Phở, Bánh cuốn und Cơm tấm: Die Klassiker der vietnamesischen Küche genießt man dort typischerweise auf roten Mini-Plastiksesseln in einer der vielen Straßenküchen, dazu eine Dose Bier. Im Grazer Edel-Vietnamesen „Vina“ kommen sie als Fine-Dine-Gerichte neu interpretiert auf die Karte – jetzt auch noch in einem eigenen Bereich: Das Séparée mit 20 Sitzplätzen widmet man künftig ganz den Gourmet-Gästen.

„Wir hatten sehr viele Anfragen zum Fine Dining“, schildert Robert Nguyen.
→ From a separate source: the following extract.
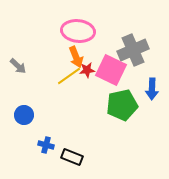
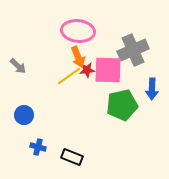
orange arrow: moved 2 px right
pink square: moved 3 px left; rotated 24 degrees counterclockwise
blue cross: moved 8 px left, 2 px down
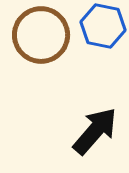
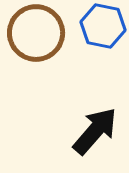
brown circle: moved 5 px left, 2 px up
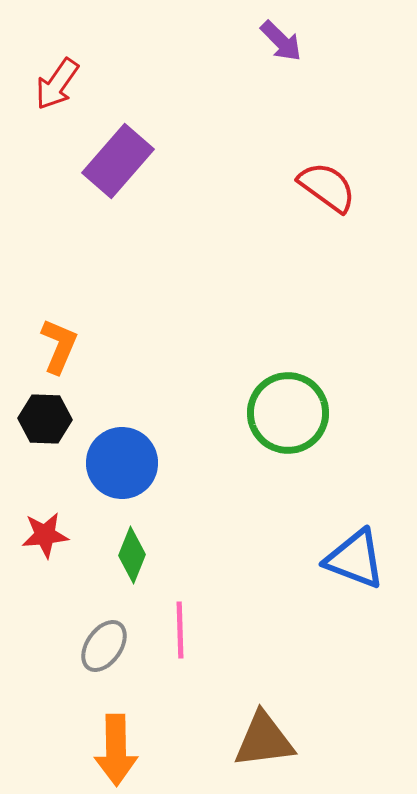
Schon seit 2024 bietet er ein eigenes Menü auf Vorreservierung an, jetzt baut er das Angebot aus. Die Gerichte aus der Fine-Dine-Karte gibt es à la Carte oder in Form eines Degustationsmenüs in sechs Gängen plus drei Happen und Gruß aus der Küche um 95 Euro. Schon jetzt ist man mit einer Gault&Millau-Haube und zwei Falstaff-Gabeln das beste vietnamesische Restaurant Österreichs, mit dem neuen Menü zeigt man Ambitionen, diesen Status noch weiter ausbauen zu wollen.
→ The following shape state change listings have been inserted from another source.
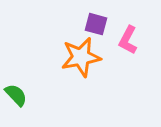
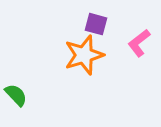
pink L-shape: moved 11 px right, 3 px down; rotated 24 degrees clockwise
orange star: moved 3 px right, 2 px up; rotated 6 degrees counterclockwise
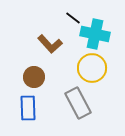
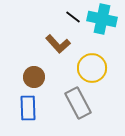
black line: moved 1 px up
cyan cross: moved 7 px right, 15 px up
brown L-shape: moved 8 px right
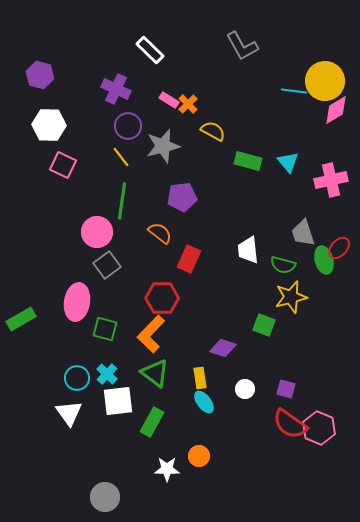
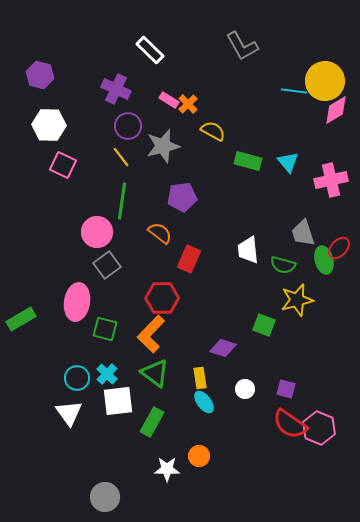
yellow star at (291, 297): moved 6 px right, 3 px down
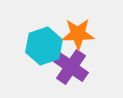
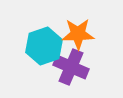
purple cross: rotated 12 degrees counterclockwise
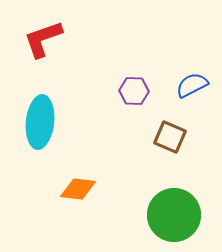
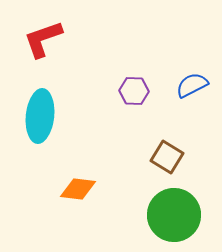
cyan ellipse: moved 6 px up
brown square: moved 3 px left, 20 px down; rotated 8 degrees clockwise
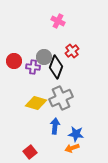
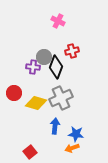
red cross: rotated 24 degrees clockwise
red circle: moved 32 px down
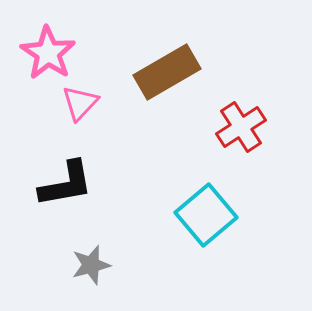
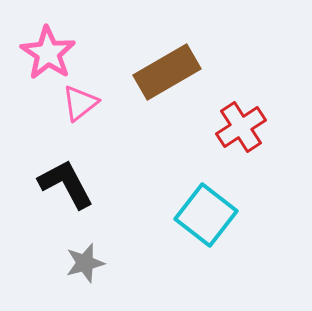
pink triangle: rotated 9 degrees clockwise
black L-shape: rotated 108 degrees counterclockwise
cyan square: rotated 12 degrees counterclockwise
gray star: moved 6 px left, 2 px up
Los geht‘s mit drei Happen – getrockneter Fisch, knusprige Lotuswurzel und Fleischbällchen mit Tía tô, auch bekannt als vietnamesischer Shiso. „Die drei Gerichte stehen für die drei Teile Vietnams, Süden, Zentrum und Norden“, erklärt Nguyen. Als Gruß aus der Küche kommt eine kleine Kaffeetasse mit köstlicher Phở, der dampfenden Suppe, die auch international als Nationalgericht Vietnams bekannt wurde – sie ist eine Hommage an Mama Thi Ba Nguyen (85), die 2024 gemeinsam mit ihrem Sohn zur ältesten Haubenköchin der Welt gekürt wurde.
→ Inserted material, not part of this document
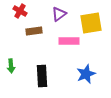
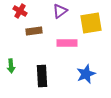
purple triangle: moved 1 px right, 3 px up
pink rectangle: moved 2 px left, 2 px down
Das Degustationsmenü startet mit Ốc hấp sả – ein klassisches vietnamesisches Gericht mit gedämpften Venusmuscheln mit Zitronengras und Ingwer, das nordvietnamesische Bánh cuốn, gedämpfte Reisrollen gefüllt mit Schweinefleisch, bekommt mit Gänseleber statt Wurst ein luxuriöses Upgrade. Eine (teils ausgelöste) Wellhornschnecke wird von einer köstlichen Saté-Chili-Gewürzsauce begleitet (Tipp: Löffel nachbestellen!). Cà tím xào, eine Pürree aus sehr rauchig gegrillter Aubergine kommt als Fingerfood auf einem Krabbenchip. Das Hauptgericht ist der aus Ho-Chi-Minh-City (Saigon) stammende „Cơm tấm“, ein Bruchreis, der früher als Arme-Leute-Essen galt – hier mit Schweinerippchen und Ei.

Den süßen Abschluss bildet ein Eierkaffee: Der berühmte Cà phê trứng aus der nordvietnamesischen Hauptstadt Hanoi besteht aus starkem vietnamesischen Filterkaffee, der mit einer cremig aufgeschlagenen Mischung aus Eigelb, Zucker und Kondensmilch bedeckt wird – hier übrigens in einer weitaus weniger süßen und weniger üppigen Variante als in Hanoi üblich. Dazu gibt es Klebreis, Bohnen und Kokos.

Begleitet wird das Menü von Weinen wie „Nolens Volens“ aus dem österreichischen Shootingstar-Weingut Kolfok oder „Savagnin Côtes“ von Arnaud Baillot, einem der aufstrebenden Winzer aus dem Jura oder auch der Paradoxe-Champagner aus dem Hause Chavost.